Dataset entries:
================

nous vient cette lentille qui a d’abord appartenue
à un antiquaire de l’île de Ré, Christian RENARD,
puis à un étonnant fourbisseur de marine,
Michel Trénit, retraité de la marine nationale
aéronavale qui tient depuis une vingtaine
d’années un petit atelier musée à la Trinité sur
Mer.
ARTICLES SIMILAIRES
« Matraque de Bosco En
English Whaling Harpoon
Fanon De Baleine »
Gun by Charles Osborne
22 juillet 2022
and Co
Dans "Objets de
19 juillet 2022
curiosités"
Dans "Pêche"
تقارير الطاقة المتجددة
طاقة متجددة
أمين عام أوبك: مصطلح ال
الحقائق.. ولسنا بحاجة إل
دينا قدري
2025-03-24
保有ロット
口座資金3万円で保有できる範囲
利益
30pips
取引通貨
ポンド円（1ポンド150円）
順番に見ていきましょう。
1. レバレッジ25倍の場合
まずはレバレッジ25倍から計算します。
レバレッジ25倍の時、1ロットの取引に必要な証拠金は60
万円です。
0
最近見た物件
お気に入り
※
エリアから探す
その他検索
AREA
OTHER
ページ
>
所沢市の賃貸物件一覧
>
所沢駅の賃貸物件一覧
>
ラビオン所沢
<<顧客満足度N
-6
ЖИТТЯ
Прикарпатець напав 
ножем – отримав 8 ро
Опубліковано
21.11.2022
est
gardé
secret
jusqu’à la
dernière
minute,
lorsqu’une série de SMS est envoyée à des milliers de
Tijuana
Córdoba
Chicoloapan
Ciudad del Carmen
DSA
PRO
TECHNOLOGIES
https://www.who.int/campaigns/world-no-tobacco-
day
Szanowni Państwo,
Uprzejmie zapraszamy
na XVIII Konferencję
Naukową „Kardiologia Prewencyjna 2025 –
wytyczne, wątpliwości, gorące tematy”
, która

================

_About this task:_
All lines from the line holding "lorsqu’une série de" through the end of the records above need to be transcribed exactly, and no other text should appear.

_Response area:_
lorsqu’une série de SMS est envoyée à des milliers de
Tijuana
Córdoba
Chicoloapan
Ciudad del Carmen
DSA
PRO
TECHNOLOGIES
https://www.who.int/campaigns/world-no-tobacco-
day
Szanowni Państwo,
Uprzejmie zapraszamy
na XVIII Konferencję
Naukową „Kardiologia Prewencyjna 2025 –
wytyczne, wątpliwości, gorące tematy”
, która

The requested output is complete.